DATA EXCERPTS START

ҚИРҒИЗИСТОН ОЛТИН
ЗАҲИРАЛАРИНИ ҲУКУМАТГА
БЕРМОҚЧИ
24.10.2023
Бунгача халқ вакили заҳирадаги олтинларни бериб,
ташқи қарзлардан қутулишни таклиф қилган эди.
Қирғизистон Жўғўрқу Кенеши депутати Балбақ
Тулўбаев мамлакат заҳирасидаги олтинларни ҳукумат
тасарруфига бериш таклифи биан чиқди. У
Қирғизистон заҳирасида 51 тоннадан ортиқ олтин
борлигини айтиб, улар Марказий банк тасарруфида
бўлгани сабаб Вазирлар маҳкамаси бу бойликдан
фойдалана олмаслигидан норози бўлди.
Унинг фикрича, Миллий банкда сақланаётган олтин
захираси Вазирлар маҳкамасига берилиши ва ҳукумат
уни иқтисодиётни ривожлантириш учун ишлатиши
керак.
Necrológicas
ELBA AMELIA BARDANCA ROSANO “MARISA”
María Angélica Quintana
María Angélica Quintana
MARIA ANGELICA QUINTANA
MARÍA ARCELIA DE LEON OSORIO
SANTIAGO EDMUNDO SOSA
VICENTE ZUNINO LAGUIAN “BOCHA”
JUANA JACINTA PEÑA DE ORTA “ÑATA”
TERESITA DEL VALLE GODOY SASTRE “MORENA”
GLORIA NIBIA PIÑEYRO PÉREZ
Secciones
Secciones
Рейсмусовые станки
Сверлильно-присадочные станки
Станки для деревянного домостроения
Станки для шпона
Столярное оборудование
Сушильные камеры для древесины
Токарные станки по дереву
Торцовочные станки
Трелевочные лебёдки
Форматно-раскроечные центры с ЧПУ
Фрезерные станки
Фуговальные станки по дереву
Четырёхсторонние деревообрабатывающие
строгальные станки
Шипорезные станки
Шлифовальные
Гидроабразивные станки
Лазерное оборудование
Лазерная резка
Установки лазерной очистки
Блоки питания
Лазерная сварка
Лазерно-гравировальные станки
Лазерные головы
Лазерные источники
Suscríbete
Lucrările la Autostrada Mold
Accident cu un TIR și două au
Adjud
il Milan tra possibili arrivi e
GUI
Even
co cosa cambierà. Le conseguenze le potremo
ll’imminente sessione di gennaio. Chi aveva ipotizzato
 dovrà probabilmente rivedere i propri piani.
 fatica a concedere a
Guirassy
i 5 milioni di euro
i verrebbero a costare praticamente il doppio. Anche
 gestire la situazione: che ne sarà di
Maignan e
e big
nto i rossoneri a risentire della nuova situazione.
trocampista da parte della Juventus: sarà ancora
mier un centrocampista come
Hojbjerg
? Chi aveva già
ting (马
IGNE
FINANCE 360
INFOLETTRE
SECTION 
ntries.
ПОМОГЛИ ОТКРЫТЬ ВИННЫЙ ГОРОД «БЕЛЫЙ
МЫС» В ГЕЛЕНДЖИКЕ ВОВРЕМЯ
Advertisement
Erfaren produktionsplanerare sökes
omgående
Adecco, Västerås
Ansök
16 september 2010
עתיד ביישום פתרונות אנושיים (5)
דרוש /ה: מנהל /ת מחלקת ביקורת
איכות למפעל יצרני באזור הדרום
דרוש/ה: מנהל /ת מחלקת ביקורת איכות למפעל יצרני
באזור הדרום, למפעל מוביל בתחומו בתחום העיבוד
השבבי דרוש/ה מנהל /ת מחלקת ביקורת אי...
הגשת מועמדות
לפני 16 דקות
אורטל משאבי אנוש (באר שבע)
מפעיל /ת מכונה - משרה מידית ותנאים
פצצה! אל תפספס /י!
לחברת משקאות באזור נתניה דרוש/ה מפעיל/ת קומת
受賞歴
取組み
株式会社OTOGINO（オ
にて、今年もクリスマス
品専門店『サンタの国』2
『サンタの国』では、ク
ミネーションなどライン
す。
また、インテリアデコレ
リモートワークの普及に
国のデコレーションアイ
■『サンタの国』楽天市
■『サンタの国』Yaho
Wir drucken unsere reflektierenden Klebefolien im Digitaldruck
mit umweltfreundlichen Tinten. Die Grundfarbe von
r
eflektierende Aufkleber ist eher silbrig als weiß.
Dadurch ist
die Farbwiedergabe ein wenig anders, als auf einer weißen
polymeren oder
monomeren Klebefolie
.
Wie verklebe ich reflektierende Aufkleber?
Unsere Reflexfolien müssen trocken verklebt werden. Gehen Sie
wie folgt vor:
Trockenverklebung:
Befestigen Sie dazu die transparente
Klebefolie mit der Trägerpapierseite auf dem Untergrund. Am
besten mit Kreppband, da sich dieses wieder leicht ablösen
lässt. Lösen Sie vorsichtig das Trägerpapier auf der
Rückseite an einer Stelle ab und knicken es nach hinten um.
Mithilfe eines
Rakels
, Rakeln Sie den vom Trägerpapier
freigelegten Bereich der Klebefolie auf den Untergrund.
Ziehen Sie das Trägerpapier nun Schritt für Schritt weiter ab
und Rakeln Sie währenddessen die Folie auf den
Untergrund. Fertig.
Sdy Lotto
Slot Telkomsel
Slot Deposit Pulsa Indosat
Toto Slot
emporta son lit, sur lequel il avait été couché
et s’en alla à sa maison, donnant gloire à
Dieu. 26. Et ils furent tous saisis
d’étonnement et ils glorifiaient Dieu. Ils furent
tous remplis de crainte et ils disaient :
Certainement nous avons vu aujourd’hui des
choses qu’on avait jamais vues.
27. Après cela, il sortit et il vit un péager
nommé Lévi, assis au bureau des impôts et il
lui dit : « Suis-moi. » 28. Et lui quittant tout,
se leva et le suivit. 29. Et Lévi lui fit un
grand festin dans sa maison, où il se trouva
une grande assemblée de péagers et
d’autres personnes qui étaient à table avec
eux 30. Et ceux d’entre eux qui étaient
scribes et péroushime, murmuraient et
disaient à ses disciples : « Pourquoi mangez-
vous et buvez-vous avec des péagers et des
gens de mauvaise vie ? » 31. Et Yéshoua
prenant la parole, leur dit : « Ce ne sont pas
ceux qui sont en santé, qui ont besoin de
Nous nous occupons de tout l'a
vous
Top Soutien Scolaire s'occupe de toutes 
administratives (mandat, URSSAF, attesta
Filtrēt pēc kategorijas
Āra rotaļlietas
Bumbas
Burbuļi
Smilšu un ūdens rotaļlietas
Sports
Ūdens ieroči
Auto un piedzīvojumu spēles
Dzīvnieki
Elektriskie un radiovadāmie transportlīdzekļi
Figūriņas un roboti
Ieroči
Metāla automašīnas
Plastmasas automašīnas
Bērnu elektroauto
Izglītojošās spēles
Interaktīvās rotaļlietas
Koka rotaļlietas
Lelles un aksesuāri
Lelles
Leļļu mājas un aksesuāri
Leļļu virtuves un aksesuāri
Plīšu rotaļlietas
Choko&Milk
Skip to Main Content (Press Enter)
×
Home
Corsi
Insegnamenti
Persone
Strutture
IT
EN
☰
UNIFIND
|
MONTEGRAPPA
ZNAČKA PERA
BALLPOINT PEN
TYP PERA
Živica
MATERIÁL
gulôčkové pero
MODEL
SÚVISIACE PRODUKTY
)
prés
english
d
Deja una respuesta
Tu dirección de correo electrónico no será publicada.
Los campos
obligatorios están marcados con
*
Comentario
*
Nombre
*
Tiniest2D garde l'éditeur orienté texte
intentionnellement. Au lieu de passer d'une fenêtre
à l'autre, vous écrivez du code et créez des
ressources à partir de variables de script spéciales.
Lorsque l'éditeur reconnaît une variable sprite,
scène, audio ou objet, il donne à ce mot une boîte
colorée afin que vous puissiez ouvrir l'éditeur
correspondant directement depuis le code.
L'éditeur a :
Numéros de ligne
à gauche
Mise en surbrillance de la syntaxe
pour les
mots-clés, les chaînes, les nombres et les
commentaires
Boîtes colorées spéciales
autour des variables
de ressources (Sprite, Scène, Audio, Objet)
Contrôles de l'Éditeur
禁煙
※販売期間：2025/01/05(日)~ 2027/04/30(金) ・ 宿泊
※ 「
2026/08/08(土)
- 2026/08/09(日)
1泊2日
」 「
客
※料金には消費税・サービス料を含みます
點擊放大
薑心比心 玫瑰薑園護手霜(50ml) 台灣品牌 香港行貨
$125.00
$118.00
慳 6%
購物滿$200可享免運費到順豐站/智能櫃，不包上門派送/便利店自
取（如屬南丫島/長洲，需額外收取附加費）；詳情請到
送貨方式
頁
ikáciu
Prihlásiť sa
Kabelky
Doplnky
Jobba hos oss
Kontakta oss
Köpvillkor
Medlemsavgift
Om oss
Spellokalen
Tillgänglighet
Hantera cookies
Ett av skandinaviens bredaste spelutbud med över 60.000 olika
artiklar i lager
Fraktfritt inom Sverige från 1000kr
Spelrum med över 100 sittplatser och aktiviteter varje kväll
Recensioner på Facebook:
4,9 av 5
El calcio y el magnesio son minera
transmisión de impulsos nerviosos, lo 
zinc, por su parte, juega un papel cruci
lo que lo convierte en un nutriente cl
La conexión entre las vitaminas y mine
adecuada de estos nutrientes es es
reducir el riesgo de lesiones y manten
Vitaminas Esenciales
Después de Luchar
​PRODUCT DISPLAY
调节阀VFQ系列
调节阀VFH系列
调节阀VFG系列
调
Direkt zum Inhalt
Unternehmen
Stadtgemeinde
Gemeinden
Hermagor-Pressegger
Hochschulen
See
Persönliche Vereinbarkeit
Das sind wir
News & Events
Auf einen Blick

DATA EXCERPTS END

**EXERCISE REQUIREMENTS**
Beginning with the line that holds "correspondant directement depuis le code.", restate word for word every line down to the end of the data, and only those lines.

**ANSWER**
correspondant directement depuis le code.
L'éditeur a :
Numéros de ligne
à gauche
Mise en surbrillance de la syntaxe
pour les
mots-clés, les chaînes, les nombres et les
commentaires
Boîtes colorées spéciales
autour des variables
de ressources (Sprite, Scène, Audio, Objet)
Contrôles de l'Éditeur
禁煙
※販売期間：2025/01/05(日)~ 2027/04/30(金) ・ 宿泊
※ 「
2026/08/08(土)
- 2026/08/09(日)
1泊2日
」 「
客
※料金には消費税・サービス料を含みます
點擊放大
薑心比心 玫瑰薑園護手霜(50ml) 台灣品牌 香港行貨
$125.00
$118.00
慳 6%
購物滿$200可享免運費到順豐站/智能櫃，不包上門派送/便利店自
取（如屬南丫島/長洲，需額外收取附加費）；詳情請到
送貨方式
頁
ikáciu
Prihlásiť sa
Kabelky
Doplnky
Jobba hos oss
Kontakta oss
Köpvillkor
Medlemsavgift
Om oss
Spellokalen
Tillgänglighet
Hantera cookies
Ett av skandinaviens bredaste spelutbud med över 60.000 olika
artiklar i lager
Fraktfritt inom Sverige från 1000kr
Spelrum med över 100 sittplatser och aktiviteter varje kväll
Recensioner på Facebook:
4,9 av 5
El calcio y el magnesio son minera
transmisión de impulsos nerviosos, lo 
zinc, por su parte, juega un papel cruci
lo que lo convierte en un nutriente cl
La conexión entre las vitaminas y mine
adecuada de estos nutrientes es es
reducir el riesgo de lesiones y manten
Vitaminas Esenciales
Después de Luchar
​PRODUCT DISPLAY
调节阀VFQ系列
调节阀VFH系列
调节阀VFG系列
调
Direkt zum Inhalt
Unternehmen
Stadtgemeinde
Gemeinden
Hermagor-Pressegger
Hochschulen
See
Persönliche Vereinbarkeit
Das sind wir
News & Events
Auf einen Blick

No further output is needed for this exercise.